Von Kossa staining shows similar results as Alizarin Red S staining and confirms differentiation of hUCMSCs into osteoblasts. Similarly, a combination of BMP2, BMP6 and BMP9 showed matrix mineralization by MSCs after 21 days of culture [55]. Serum and human plasma enhanced the osteogenic differentiation of MSCs after 28 days of culture in osteogenic media [56]. Biphasic calcium phosphate and calcium phosphate with conditioned medium showed matrix mineralization by MSCs after 21 days of culture [57]. Also, matrix mineralization by MSCs [58] fetal rat calvariae (FRC) cells [59] with osteoblastic induction medium was observed from 14 days onwards.

Local cells, including resident stem cells, are involved in the maintenance and restoration of organ function under physiological conditions. However, following acute trauma or disease, the sudden requirement of new cells during the healing response may exceed the plasticity of the local cell populations. Also, the ability of the tissue resident stem cells to re-enter the cell cycle and to asymmetrically divide is limited, which eventually curbs the extent of self-renewal following major loss of cells in damaged tissue. When such a localized self-healing power is exhausted, the repair or regeneration of damaged tissue requires to stimulate the patient’s body’s localized self-healing power or to provide the new cells that can integrate into the host during the healing response [60]. During such scenarios, osteoinductive scaffolds could be a game changer, as they can stimulate the differentiation of localized stem cells or transplanted stem cells, autologous or allogenic, into osteoblasts and will repair or regenerate the bone tissue.

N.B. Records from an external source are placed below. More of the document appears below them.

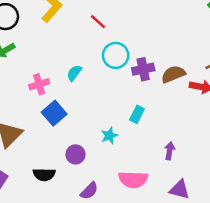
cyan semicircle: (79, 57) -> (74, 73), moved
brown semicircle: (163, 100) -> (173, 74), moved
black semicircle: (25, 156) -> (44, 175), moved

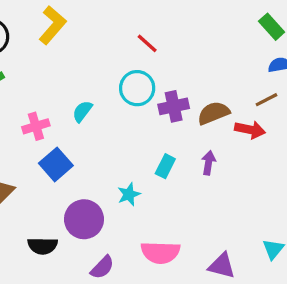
red line: (98, 22) -> (147, 43), moved
purple arrow: (170, 151) -> (208, 163), moved
purple circle: (75, 154) -> (84, 219), size x1.5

GO differs from GP because it forms a uniform and stable suspension in water, whereas GP tends to form aggregates. Uniform, stable suspension of GO infiltrates the porous scaffolds, thereby modifying the surface of pore wall. GO has more hydrophilic groups as compared to GP. It can therefore react better with other biomaterials and can improve the hydrophilicity or mechanical strength much better than GP. The physical, chemical and mechanical properties of GO enhance the proliferation and stimulate the Wnt- β-catenin pathway for differentiation of stem cells. These could be the reasons for the higher osteoinductive properties of GO as compared to GP. This unique characteristic of GO makes it the material of choice for bone tissue engineering applications [13, 57].

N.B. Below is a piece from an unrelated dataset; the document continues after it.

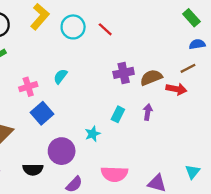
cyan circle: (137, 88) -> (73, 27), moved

Compared to graphene, graphene oxide improved the hydrophilic and mechanical properties of surface-modified layer by layer scaffolds. A trend for higher mineralization was evident in graphene oxide, but this trend is statistically not significant. Given their osteoinductive properties, graphene and graphene oxide enhanced the spontaneous differentiation of hUCMSCs into osteoblasts without any osteogenic media or growth factors. Thus, graphene and graphene oxide shows great potential for in vivo bone tissue engineering and may be a material to further investigate in the field of bone tissue regeneration.

Conclusion

A trend of higher mineralization was evident in Graphene oxide, however this trend is statistically not significant. Therefore, graphene and graphene oxide shows potential for bone regeneration and bone tissue engineering applications. Future in vivo studies and clinical trials are warranted to justify its ultimate clinical use.